In 2013, Bay Area public health lawyer Michele Simon detailed funded partnerships between big food companies and the Academy for Nutrition and Dietetics (formerly known as the American Dietetic Association), which represents tens of thousands of dietitians across the country.

This week, Simon released a new report on the American Society for Nutrition, which represents thousands of American nutrition researchers. The ASN also publishes some of the most important nutrition research journals in the nation.

Simon told WBEZ’s Morning Shift that she finds it troubling that companies, including Coca Cola, PepsiCo, McDonald’s, Monsanto and sugar manufacturers have financed “sustaining partnerships” with the Society. She worries that this may influence which research is published and which isn’t.

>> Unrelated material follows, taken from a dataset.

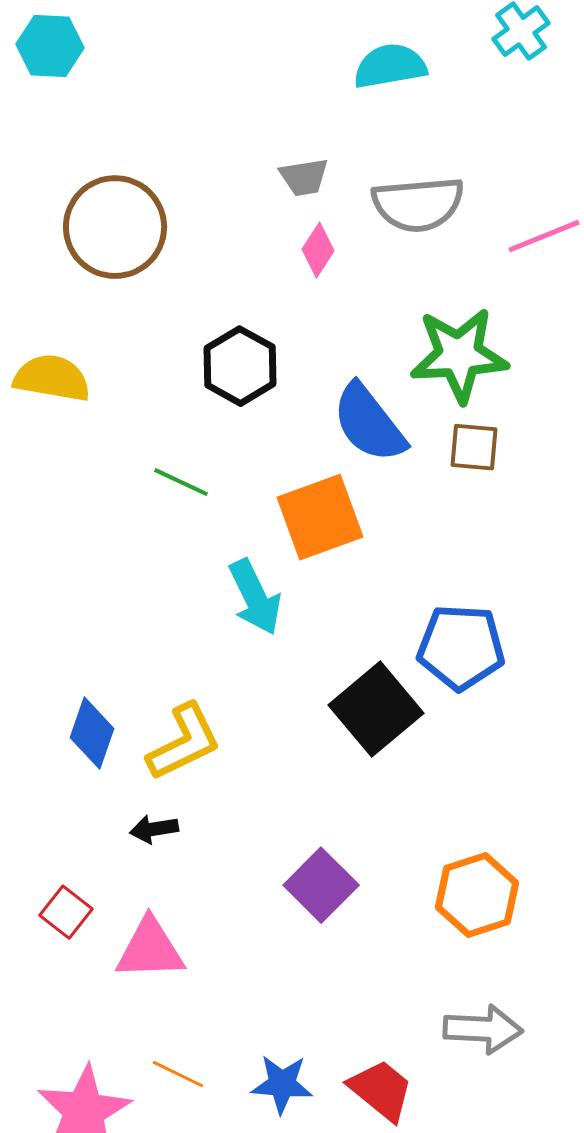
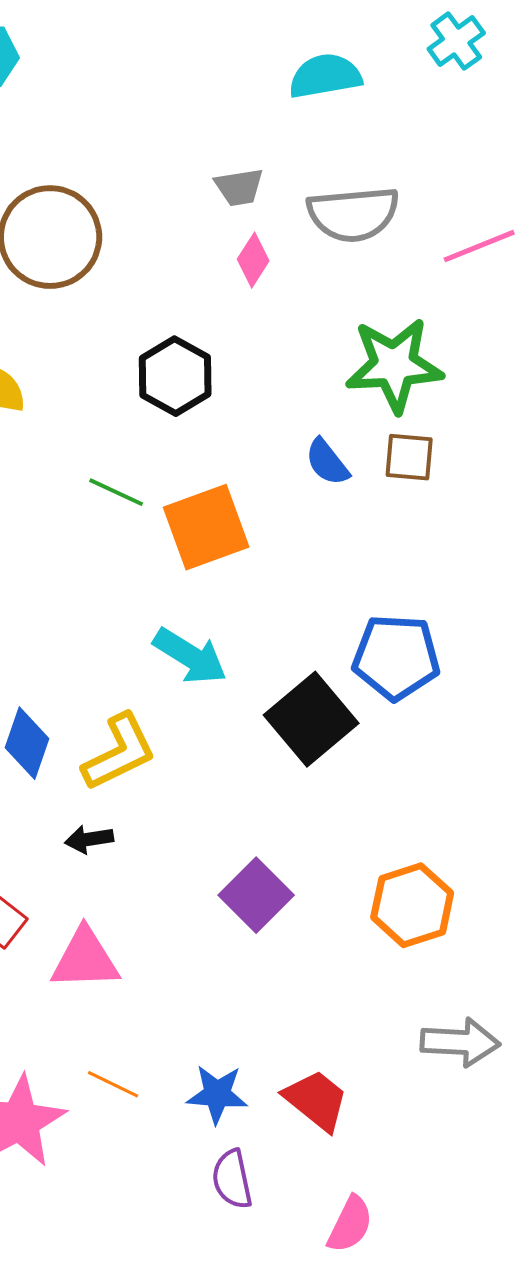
blue semicircle: (369, 423) -> (327, 462), moved, size x0.6
orange square: (320, 517) -> (206, 527), moved
cyan arrow: (255, 597) -> (190, 656), moved, turned -32
gray arrow: (483, 1029) -> (460, 1042), moved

“These companies want to have direct influence on science by funding what gets published so that the results are friendly to their bottom line,” she said. “But what we don’t get to see is the studies that don’t get published. So when we have science that may go against the interest of these companies and that’s not even able to get published, that can have a real chilling effect on the research in general.”

According to Simon’s report, published on her website, EatDrinkPolitics.com:

  • More than 15 percent of the scientific sessions at ASN’s annual meeting were sponsored by PepsiCo;
  • A speaker in a sponsored session on low-calorie sweeteners included a consultant for aspartame maker, Ajinomoto.
  • ASN has published an 18-page defense of processed food that states, “There are no differences between the processing of foods at home or at a factory.”
  • For $35,000, food companies can purchase a hospitality suite where their executives can socialize with nutrition researchers.

Simon concludes her report by asking the ASN to reconsider taking money from what she refers to as “junk food” companies.

WBEZ contacted the American Society for Nutrition,  but it did not make anyone available to comment on Simon’s report.